In their letter, the senators agree that private schools in the choice program need to be held accountable, but that process is the domain of the state.

“Our concern is with the lack of information being provided regarding this ongoing investigation, and the potential ramifications it may have on participating families and schools,” the senators write. “To that end, we ask that you please update our offices about changes the federal government is demanding be made to our parental choice programs, as well as whether changes have been made or are in the process of being made by the Department of Public Instruction in response to this investigation …”

The senators seek copies of any correspondence between DPI and the Justice Department on the matter.

A DOJ spokeswoman who originally said she would respond to Wisconsin Reporter’s question about the status of the investigation has failed to return several calls. So have officials from DPI.

But Ellen Canale, from the DOJ’s Office of Public Affairs, told the Journal Sentinel that she was “unable to comment on the existence of any investigation.”

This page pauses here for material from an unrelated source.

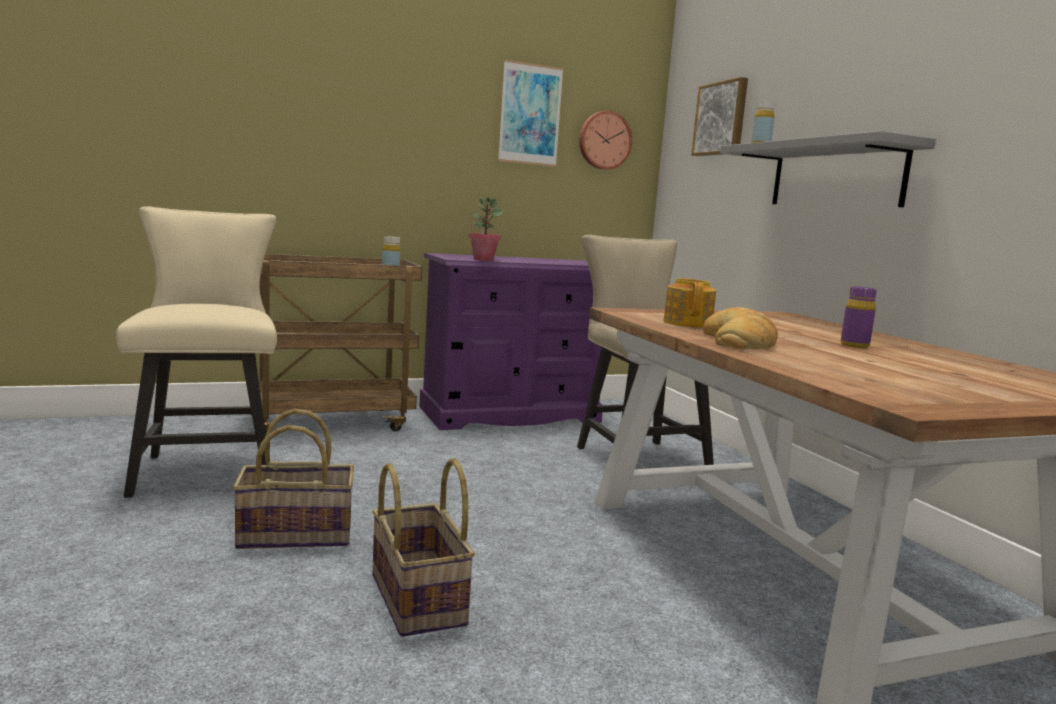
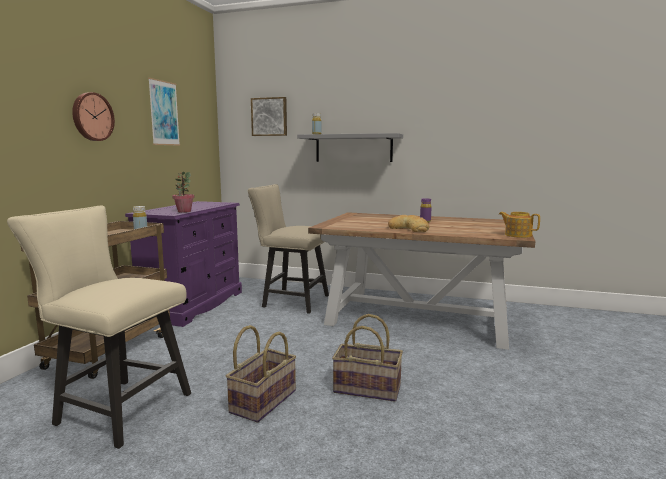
camera: 50 degrees left, 0 degrees up
wall clock [579,111,632,169] -> wall clock moved to [72,92,115,141]
teapot [663,278,716,328] -> teapot moved to [499,212,540,238]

“What I can tell you is that DOJ is engaged in ongoing efforts to ensure that states administer and operate their school choice programs consistent with their obligations under federal civil rights laws,” she said in a statement to the newspaper.

CJ Szafir, associate counsel and Education Policy director for WILL, told Wisconsin Reporter on Thursday the Justice Department’s investigation is “unprecedented and without merit.”

DPI’s Jenkins, in the November letter, insisted that the agency was “not aware of any discriminatory policy or practice that it employs in respect to its administration of Choice programs.” While there may be individual examples of discrimination, DPI asserts there is no systemwide policy of discrimination as DOJ seems to suggest in its letter.

School Choice proponents say the point is moot. As WILL notes, state law requires that Choice schools may not deny admission to any student on the basis of disability and that DPI provide vouchers to families of disabled and non-disabled students alike.

Szafir said DPI must be as “transparent as possible regarding their communications with the Justice Department, as well as their plan in responding to the Justice Department’s demands for more regulations on school choice.”

“The letter from Majority Leader Fitzgerald and the Senate Republicans will go a long way in achieving that,” he said.